Thriving in Natchez – 1791 to 1794 (pages 143–148)
(page 144, par. 4) Katherine Lintot [1770-1844], now remarried to Stephen Minor Born in Carlisle, Pennsylvania, her parents were Bernard Lintot (1740 – 1804) and Katherine Trotter (1744 – 1804). Bernard Lintot is reputed to have studied at the Inner Temple, London. He was a Wall Street trader who became the commissary at Manchac in British West Florida. Once widowed, Katherine remarried Stephen Minor. She subsequently became known as the “Yellow Duchess” because of her reputed fondness for all things golden.
(page 144, par. 5, line 2) Eli Whitney’s cotton gin Faber, Eberhard L. Building the Land of Dreams: New Orleans and the Transformation of early America, pp. 40-42; and Whitten, David O., ed. Eli Whitney‘s Cotton Gin.

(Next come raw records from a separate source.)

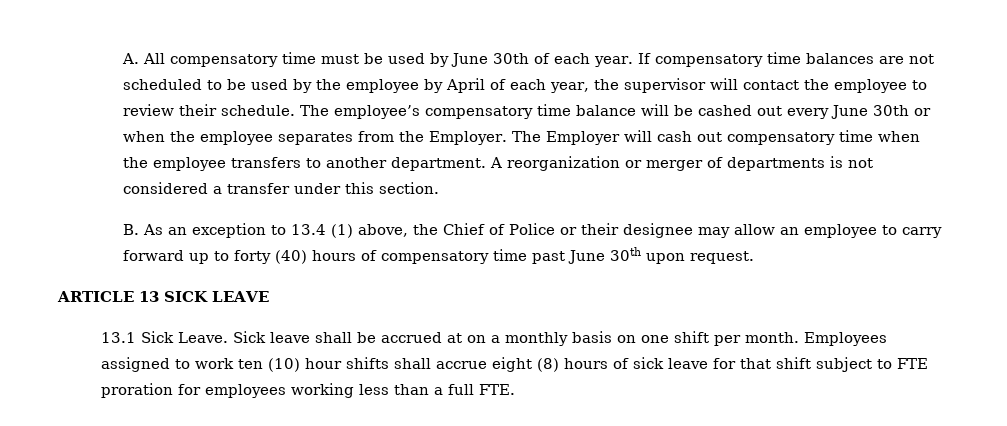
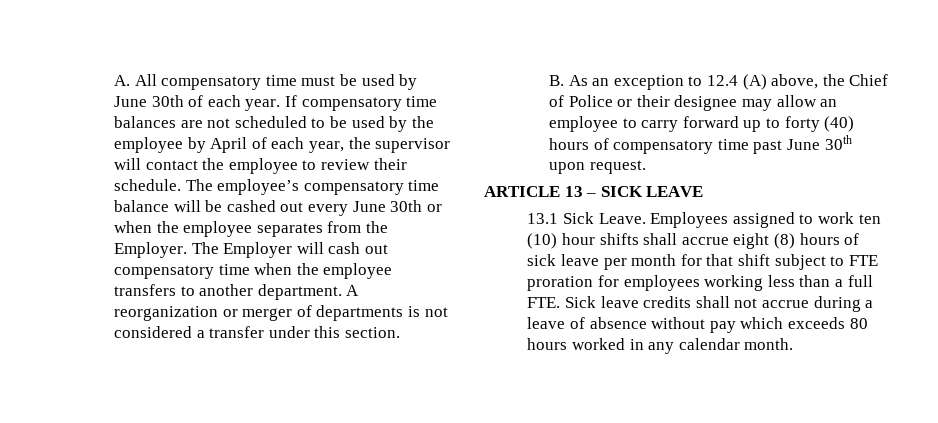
[290,224,353,238] 13.4 (1) -> [707,74,767,90] 12.4 (A)
(159, 296) none -> [586,193,597,197] –
[233,331,800,346] Sick leave shall be accrued at on a monthly basis on one shift per month. -> (646, 218) none
(709, 363) none -> [603,254,677,270] per month
(516, 389) none -> [564,296,874,312] [527,317,868,333] [527,338,794,354] Sick leave credits shall not accrue during a leave of absence without pay which exceeds 80 hours worked in any calendar month.

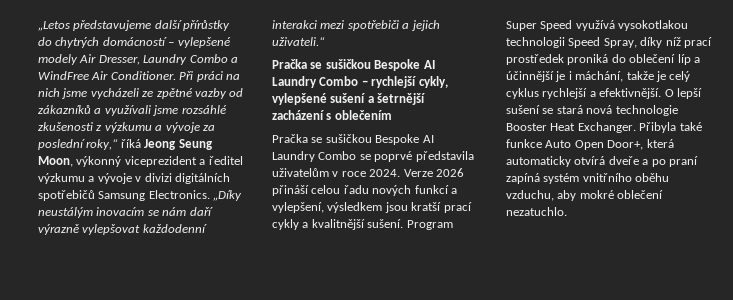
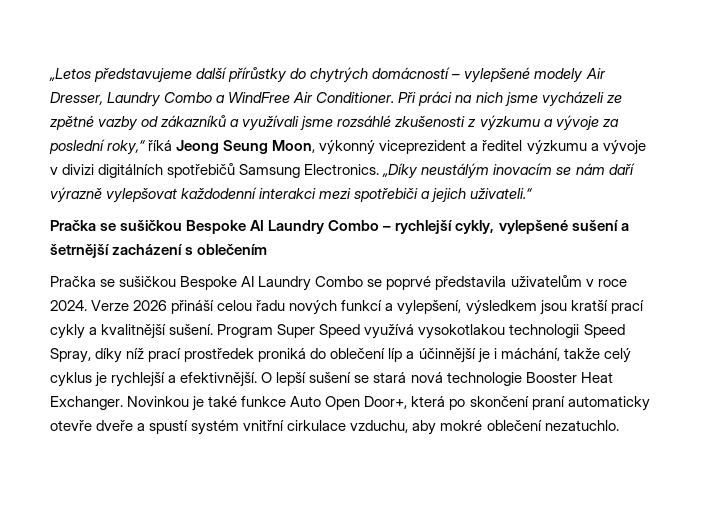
[655,71,666,82] je -> (600, 353) none
(539, 93) none -> [95,372,108,387] je
[639,122,677,133] Přibyla -> [127,396,205,411] Novinkou je
[506,156,698,167] [506,173,670,184] automaticky otvírá dveře a po praní zapíná systém vnitřního oběhu -> [449,396,650,411] [50,420,347,435] po skončení praní automaticky otevře dveře a spustí systém vnitřní cirkulace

(page 144, par. 1) Early adopters on Wilderness Plantation. Ezekiel Forman Estate Inventory, Spanish Administration Records, Chancery archives, Natchez: Adams County Court House, and MDAH Reel microfilm 17798, Vol. 32, pp. 83-107. A cotton gin is listed as being worth the relatively large sum of $50, comparable to the value of a grist mill or sawmill. 11,000 pounds of “cotton in the seed,” awaiting ginning, indicates a significant cotton growing operation on Wilderness plantation by mid-1795. This is an earlier date than is often asserted for the adoption of the cotton gin in the future Adams County, Mississippi. The county was the epicenter for King Cotton’s explosive antebellum expansion throughout the Mississippi Delta South.

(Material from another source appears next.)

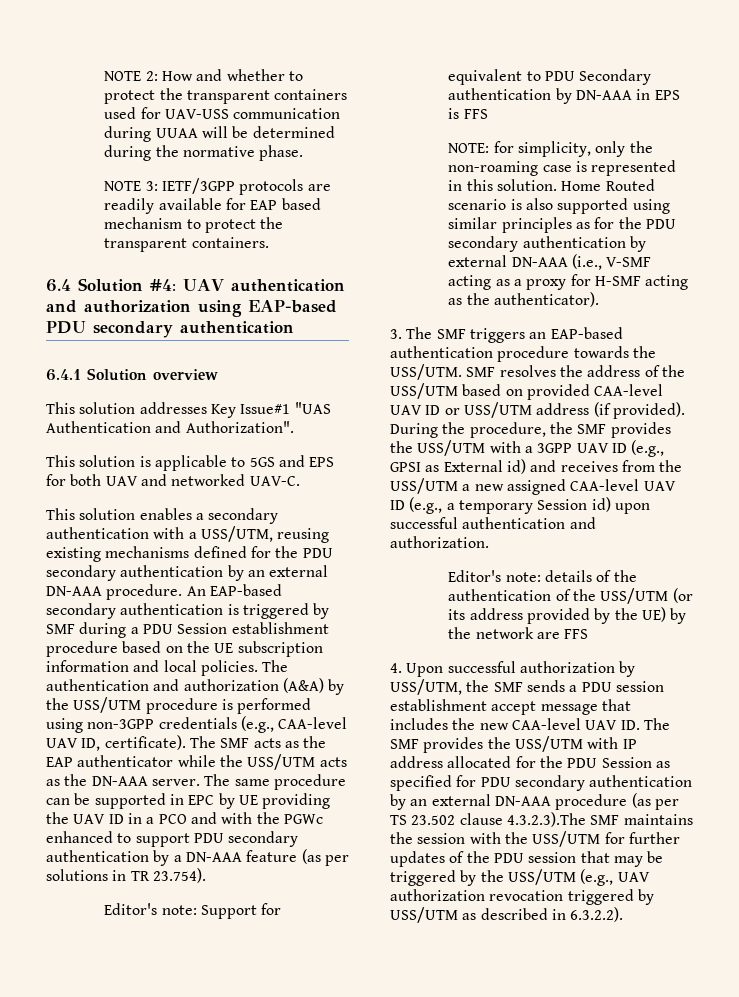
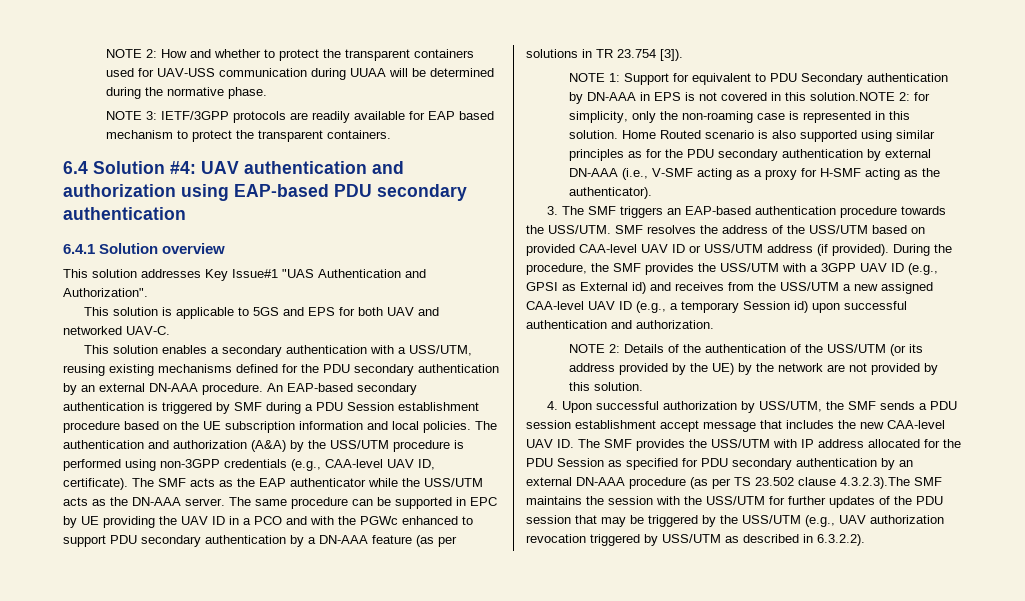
[152,868,206,883] [104,903,197,915] 23.754). // Editor's note: -> [617,49,683,61] [569,73,621,82] 23.754 [3]). // NOTE 1:
[463,109,488,119] [448,143,490,153] FFS // NOTE: -> [699,92,911,101] not covered in this solution.NOTE 2:
[448,570,592,582] Editor's note: details -> [569,344,665,353] NOTE 2: Details
[564,629,589,639] FFS -> [849,363,939,375] [569,382,644,391] not provided by this solution.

(page 145, par. 2, line 5) fruitful and multiplied. See Appendix II for an estimate of the fertility of the Forman enslaved group during their first five years’ residence in Spanish West Florida.

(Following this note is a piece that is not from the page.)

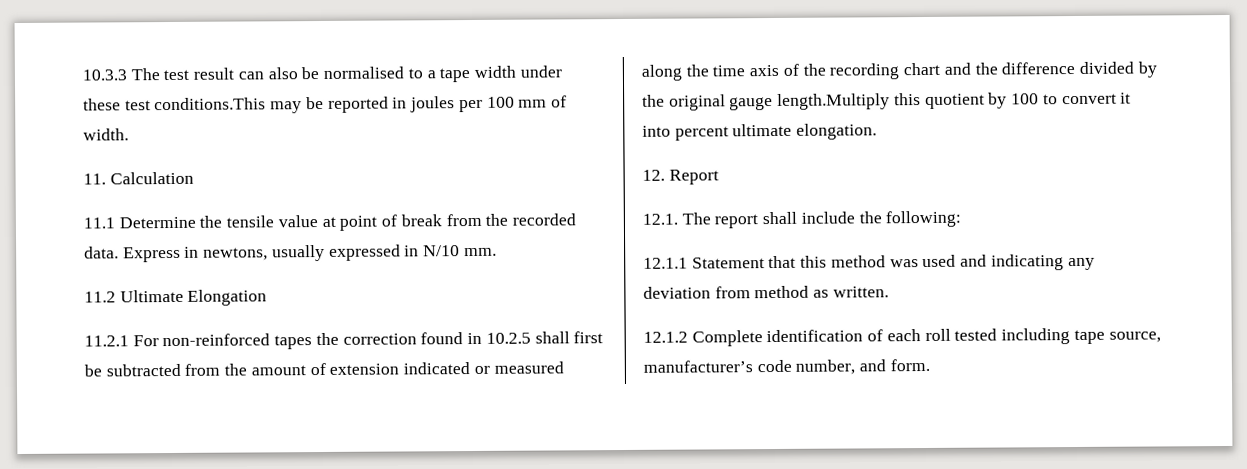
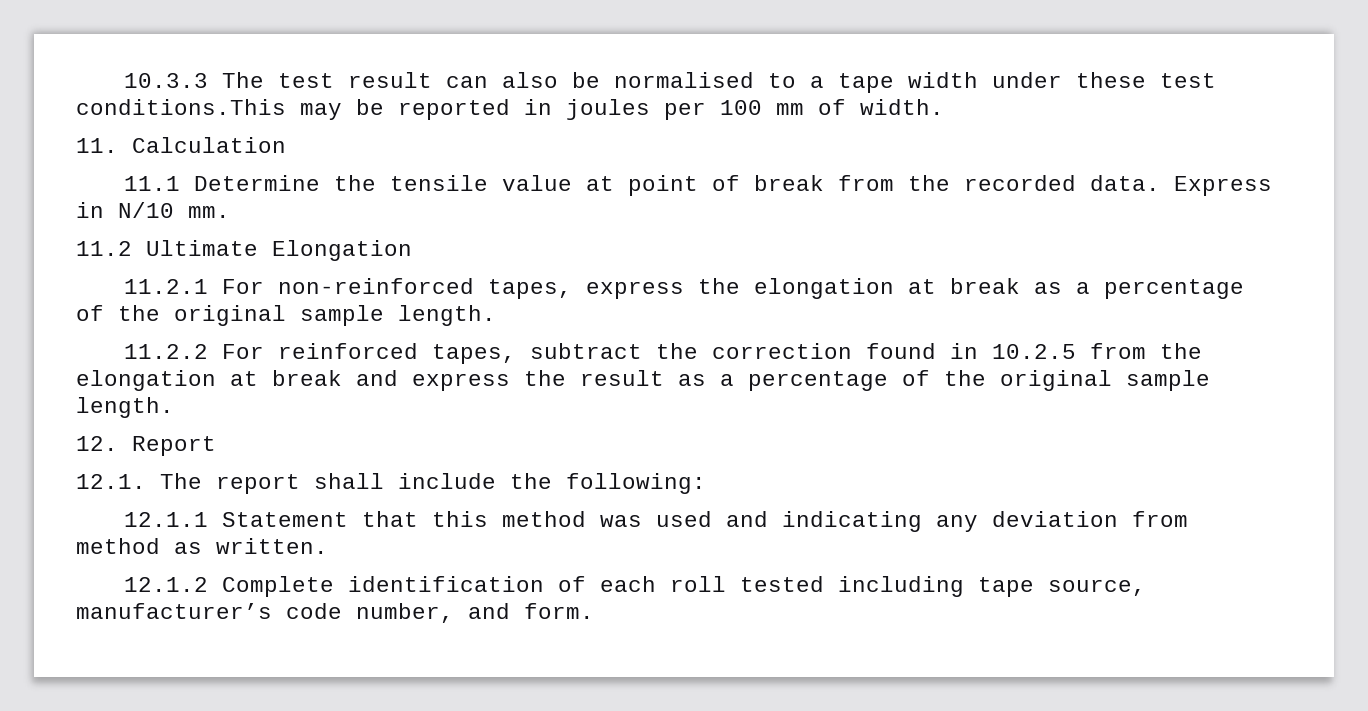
[203,244,420,262] newtons, usually expressed in -> (104, 210) none
[274,335,313,350] tapes -> [487,278,1244,299] [76,305,496,326] [123,343,642,364] tapes, express the elongation at break as a percentage of the original sample length. // 11.2.2 For reinforced tapes, subtract
[534,331,604,344] [84,361,564,377] [641,61,1157,81] [642,92,1132,111] [642,123,878,141] shall first be subtracted from the amount of extension indicated or measured along the time axis of the recording chart and the difference divided by the original gauge length.Multiply this quotient by 100 to convert it into percent ultimate elongation. -> [1089,343,1202,359] [76,370,1210,391] [76,397,174,418] from the elongation at break and express the result as a percentage of the original sample length.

(page 145, par. 3, line 3) Philip Nolan (1771 –1801) Nolan’s obligation in favor of Ezekiel Forman for 332 Spanish silver dollars and 3 reales dated August 9, 1791 is the largest single note documenting Ezekiel Forman’s business dealings within Luisiana and Spanish West Florida. It is likely to have been for sale or consignment of commodities produced on Forman’s plantation. It is also possible that Nolan had by then left Wilkinson’s employ in 1791, and that Ezekiel Forman had taken an equity position in Nolan’s second trading venture to Texas, at which time Nolan forfeited his entire inventory of trade goods because his Spanish West Florida passport was repudiated in the neighboring Viceroyalty of New Spain. The precise nature of this business arrangement between Ezekiel Forman and Philip Nolan remains unknown. In later years Nolan was a notorious freebooter encroaching upon the Spanish Mexican domain in what is now modern Texas. Nolan was killed by Spanish soldiers on such an errand in 1810. Nolan’s $332/3 rial note was enumerated in the Ezekiel Forman Estate Inventory, Op. cit. For a short biography of Nolan, a filibuster or freebooter, venturing to trade and acquire Comanche horses in Spanish Texas borderlands, with ultimately fatal results for him. See Jack Jacobson’s entry in Garraty, John A., and Mark C. Carnes, eds. American National Biography. New York: Oxford University Press, 24 Vols., 1999; and Wilson, Maurine T., and Jack Jackson. Philip Nolan and Texas: Expeditions to the Unknown Land, 1791–1801.
(page 146, par. 2, line 1) Citizen Edmond Charles Genêt (1763 – 1834) See article by Harry Ammon in Garraty, John A., and Mark C. Carnes, eds. American National Biography. New York: Oxford University Press, 24 Vols., 1999.
(page 146, par. 2, line 4) General Collot (1750 – 1805). George Henri Victor Collot and P.F. Tardieu. A Journey in North America. Collot’s travelogue, including its detailed characterizations of American and Spanish military installations, and excellent maps – the best yet produced for the region – was only published in its entirety in Paris in the late 1820s. By then, the inflammatory nature of Collot’s enterprise for international relations among the United States, Spain, and France during the early 1790s had become of scant interest thirty years later.
(page 148, par. 1, line 3) Nanny and Toddy’s eldest son Wiring Jack and pre-teen Alley Appendix II, Ezekiel Forman Estate Inventory, Op. cit.